No such additional facts were adduced at the hearing on the motion to suppress. The evidence that the television set was on or raised in volume does not, without more, obviate the need for a warrant. See Horack v. Superior Ct., 3 Cal.3d 720, 723, 726 (1970). That Officers Ray and Whitney were unaware that the call from New Hampshire had come in earlier is also of no consequence. Cf. Commonwealth v. Gullick, 386 Mass. 278, 283 (1982). On this record, the entry was not shown to be within the emergency exception to the warrant requirement.
The defendant submitted affidavits with his motion for a new trial. One was from Officer Hoxie of the Hampton, New Hampshire, police which incorporated the latter's police report. That document contained information favorable to the Commonwealth, including a statement that Officer Hoxie called the Newburyport police at 12:20 A.M. Because of concerns about the defendant's stability, Officer Hoxie in his second call requested that police be dispatched to the missing woman's apartment. The Commonwealth, in a footnote in its brief, refers to this material but does not claim that the second call from New Hampshire occasioned or preceded the dispatch of Officers Ray and Whitney to the apartment. At the hearing on the motion to suppress the only New Hampshire telephone call mentioned was the one received by the Newburyport police at 9:00 P.M.

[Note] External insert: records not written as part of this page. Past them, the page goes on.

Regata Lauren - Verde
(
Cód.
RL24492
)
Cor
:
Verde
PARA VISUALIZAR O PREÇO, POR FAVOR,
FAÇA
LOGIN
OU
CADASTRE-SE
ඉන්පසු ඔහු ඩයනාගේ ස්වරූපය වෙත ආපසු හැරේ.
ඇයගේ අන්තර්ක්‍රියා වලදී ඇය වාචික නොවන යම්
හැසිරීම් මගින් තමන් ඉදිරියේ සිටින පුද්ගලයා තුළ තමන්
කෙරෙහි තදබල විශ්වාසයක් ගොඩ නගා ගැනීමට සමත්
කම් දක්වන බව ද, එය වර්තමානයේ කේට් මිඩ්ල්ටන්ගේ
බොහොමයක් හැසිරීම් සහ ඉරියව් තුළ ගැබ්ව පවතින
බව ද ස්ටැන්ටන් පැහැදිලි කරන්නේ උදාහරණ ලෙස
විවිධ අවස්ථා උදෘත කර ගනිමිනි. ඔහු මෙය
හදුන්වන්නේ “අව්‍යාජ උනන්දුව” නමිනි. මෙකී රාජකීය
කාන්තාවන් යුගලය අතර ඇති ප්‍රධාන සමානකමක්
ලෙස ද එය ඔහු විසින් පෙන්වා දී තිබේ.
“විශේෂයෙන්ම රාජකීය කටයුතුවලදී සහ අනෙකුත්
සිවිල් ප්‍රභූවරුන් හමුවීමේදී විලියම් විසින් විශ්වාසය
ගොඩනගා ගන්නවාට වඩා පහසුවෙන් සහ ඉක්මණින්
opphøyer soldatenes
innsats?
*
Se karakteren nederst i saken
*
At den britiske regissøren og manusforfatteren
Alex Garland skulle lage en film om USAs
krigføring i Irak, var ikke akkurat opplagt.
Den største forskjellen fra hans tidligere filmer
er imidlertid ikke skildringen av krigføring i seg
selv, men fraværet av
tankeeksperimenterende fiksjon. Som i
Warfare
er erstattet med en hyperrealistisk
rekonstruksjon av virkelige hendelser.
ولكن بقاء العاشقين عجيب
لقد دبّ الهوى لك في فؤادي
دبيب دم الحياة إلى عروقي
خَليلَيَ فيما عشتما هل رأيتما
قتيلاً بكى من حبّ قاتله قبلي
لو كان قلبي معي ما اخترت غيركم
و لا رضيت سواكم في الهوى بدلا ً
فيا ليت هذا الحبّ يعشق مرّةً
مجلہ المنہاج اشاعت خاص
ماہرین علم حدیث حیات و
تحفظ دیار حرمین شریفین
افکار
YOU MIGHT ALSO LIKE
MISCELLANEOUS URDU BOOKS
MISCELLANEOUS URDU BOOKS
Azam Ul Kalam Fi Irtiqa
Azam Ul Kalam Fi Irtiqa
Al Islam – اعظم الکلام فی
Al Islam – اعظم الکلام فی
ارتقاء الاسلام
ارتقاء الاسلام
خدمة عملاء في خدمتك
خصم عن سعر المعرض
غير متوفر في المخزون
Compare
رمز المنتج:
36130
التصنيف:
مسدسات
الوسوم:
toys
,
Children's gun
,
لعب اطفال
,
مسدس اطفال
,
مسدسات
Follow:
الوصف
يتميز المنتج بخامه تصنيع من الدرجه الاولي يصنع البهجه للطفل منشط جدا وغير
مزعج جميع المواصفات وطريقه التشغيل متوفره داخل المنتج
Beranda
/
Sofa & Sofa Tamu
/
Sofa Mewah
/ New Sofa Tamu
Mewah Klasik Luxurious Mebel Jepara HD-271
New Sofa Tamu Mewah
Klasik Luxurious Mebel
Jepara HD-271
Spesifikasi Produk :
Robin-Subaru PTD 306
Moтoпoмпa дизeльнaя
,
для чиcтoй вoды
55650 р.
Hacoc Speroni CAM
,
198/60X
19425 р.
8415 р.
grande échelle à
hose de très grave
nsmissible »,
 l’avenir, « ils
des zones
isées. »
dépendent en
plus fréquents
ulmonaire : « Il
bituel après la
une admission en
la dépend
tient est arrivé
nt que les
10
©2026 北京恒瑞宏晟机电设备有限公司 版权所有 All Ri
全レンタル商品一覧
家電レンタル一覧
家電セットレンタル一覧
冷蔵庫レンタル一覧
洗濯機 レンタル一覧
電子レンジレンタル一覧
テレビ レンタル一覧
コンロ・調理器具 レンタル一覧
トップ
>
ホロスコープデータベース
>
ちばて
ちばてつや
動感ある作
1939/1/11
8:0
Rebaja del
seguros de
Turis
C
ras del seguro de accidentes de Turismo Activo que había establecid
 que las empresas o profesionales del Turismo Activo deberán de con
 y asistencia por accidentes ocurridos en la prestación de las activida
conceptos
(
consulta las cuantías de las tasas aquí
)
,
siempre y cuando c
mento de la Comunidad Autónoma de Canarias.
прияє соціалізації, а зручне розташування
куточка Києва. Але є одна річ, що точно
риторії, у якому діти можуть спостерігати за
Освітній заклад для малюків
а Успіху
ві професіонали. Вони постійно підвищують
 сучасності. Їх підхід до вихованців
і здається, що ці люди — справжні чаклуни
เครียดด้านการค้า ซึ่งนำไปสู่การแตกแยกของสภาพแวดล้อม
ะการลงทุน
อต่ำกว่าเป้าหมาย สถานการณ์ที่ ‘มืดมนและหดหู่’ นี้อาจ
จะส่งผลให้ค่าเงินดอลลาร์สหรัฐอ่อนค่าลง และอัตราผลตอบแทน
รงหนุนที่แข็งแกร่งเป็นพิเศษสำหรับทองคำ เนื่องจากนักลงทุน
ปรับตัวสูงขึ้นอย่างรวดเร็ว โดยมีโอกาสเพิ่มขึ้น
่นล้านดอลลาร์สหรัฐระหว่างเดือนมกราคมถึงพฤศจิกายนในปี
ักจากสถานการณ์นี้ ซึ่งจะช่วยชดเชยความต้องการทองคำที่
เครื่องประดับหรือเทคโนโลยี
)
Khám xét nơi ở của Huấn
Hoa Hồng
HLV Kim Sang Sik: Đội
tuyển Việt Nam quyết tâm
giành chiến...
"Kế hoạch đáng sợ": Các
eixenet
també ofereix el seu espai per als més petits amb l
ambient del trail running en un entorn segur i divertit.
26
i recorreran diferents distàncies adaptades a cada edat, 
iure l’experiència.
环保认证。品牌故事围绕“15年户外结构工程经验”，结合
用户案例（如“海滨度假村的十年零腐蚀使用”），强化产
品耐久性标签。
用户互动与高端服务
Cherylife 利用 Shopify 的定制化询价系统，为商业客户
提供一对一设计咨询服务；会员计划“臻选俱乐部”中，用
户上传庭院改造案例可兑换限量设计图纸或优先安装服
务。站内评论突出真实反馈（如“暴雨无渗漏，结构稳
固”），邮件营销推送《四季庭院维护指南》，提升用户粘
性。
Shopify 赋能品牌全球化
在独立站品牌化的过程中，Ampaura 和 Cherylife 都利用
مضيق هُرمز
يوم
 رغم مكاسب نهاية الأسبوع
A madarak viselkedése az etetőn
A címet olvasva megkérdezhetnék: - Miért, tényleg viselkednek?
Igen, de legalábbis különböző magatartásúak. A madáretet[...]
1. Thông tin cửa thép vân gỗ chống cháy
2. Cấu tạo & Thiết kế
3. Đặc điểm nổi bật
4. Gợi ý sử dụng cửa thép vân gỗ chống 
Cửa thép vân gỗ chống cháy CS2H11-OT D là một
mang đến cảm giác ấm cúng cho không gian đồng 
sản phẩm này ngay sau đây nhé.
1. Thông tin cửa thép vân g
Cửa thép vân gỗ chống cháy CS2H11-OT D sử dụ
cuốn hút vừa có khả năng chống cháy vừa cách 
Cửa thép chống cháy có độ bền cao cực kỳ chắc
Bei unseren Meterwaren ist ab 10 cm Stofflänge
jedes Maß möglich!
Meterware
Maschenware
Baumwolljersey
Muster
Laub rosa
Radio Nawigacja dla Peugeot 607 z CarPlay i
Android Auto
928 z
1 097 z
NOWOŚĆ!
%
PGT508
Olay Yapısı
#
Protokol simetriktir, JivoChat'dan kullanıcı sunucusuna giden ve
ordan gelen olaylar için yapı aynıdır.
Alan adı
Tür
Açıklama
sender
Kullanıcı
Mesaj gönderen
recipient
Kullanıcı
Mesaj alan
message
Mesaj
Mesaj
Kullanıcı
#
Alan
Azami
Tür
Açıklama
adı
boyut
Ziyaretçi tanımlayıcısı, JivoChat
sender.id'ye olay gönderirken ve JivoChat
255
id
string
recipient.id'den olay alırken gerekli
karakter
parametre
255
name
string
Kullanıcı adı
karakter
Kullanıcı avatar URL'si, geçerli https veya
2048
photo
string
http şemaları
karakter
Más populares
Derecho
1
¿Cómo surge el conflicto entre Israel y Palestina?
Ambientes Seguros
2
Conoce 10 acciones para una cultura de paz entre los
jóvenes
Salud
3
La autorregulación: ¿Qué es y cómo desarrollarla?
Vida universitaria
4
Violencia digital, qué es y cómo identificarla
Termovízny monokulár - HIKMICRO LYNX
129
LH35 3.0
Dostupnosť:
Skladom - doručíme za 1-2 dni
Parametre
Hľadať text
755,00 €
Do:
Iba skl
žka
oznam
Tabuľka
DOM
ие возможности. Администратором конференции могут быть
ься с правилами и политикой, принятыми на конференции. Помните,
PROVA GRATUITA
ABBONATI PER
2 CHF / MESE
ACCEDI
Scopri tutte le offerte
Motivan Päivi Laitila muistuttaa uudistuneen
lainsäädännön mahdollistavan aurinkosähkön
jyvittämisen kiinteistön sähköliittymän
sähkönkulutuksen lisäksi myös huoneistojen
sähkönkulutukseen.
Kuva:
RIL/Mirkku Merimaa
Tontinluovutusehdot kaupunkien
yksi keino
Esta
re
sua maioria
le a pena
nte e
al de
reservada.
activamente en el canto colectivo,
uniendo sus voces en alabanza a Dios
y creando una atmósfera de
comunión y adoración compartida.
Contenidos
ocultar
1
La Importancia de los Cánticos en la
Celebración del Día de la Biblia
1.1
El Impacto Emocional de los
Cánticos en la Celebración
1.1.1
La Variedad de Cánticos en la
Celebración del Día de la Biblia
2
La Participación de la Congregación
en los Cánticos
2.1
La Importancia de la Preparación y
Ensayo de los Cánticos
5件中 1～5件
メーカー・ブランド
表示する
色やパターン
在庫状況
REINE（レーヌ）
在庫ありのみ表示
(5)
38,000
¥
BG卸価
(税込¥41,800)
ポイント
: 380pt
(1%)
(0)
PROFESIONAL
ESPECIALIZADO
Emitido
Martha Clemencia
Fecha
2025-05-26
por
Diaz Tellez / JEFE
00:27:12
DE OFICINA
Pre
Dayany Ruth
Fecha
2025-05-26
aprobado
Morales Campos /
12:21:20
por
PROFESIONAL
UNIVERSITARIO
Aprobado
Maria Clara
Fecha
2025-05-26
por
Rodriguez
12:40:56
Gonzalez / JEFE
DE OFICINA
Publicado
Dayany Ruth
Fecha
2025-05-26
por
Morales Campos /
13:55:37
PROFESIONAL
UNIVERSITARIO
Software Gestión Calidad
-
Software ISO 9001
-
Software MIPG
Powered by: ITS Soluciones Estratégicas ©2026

In the absence of such a claim by the Commonwealth (the party having the burden to show that the emergency exception is applicable), we need not consider whether, if at the hearing on the motion for a new trial there had been evidence that the second call precipitated the entry, there should be a remand for a second evidentiary hearing on the motion to suppress to determine whether the police reasonably believed an emergency then existed. See Commonwealth v. Howard, 4 Mass. App. Ct. 476, 480-482 (1976).
Since the convictions were based entirely on the improperly seized evidence, and it does not appear that the Commonwealth has any other evidence to prove the defendant guilty, the judgments are reversed, the verdicts are set aside, and new judgments are to be entered for the defendant. So ordered.
Because of our conclusion that the judgments must be reversed, we need not reach the defendant's claim of ineffective assistance of counsel. That assertion was grounded on counsel's alleged failure to explore a defense that the defendant qualified for an exception for possession of illegal firearms under G.L.c. 140, § 129C( j), because he claimed he was a new resident of Massachusetts, that is, he had resided in the Commonwealth less than sixty days. In this connection, it should be noted that there were conflicting affidavits and reports as to the defendant's place of residence, and the motion judge was not obliged to accord credence to the defendant's affidavit.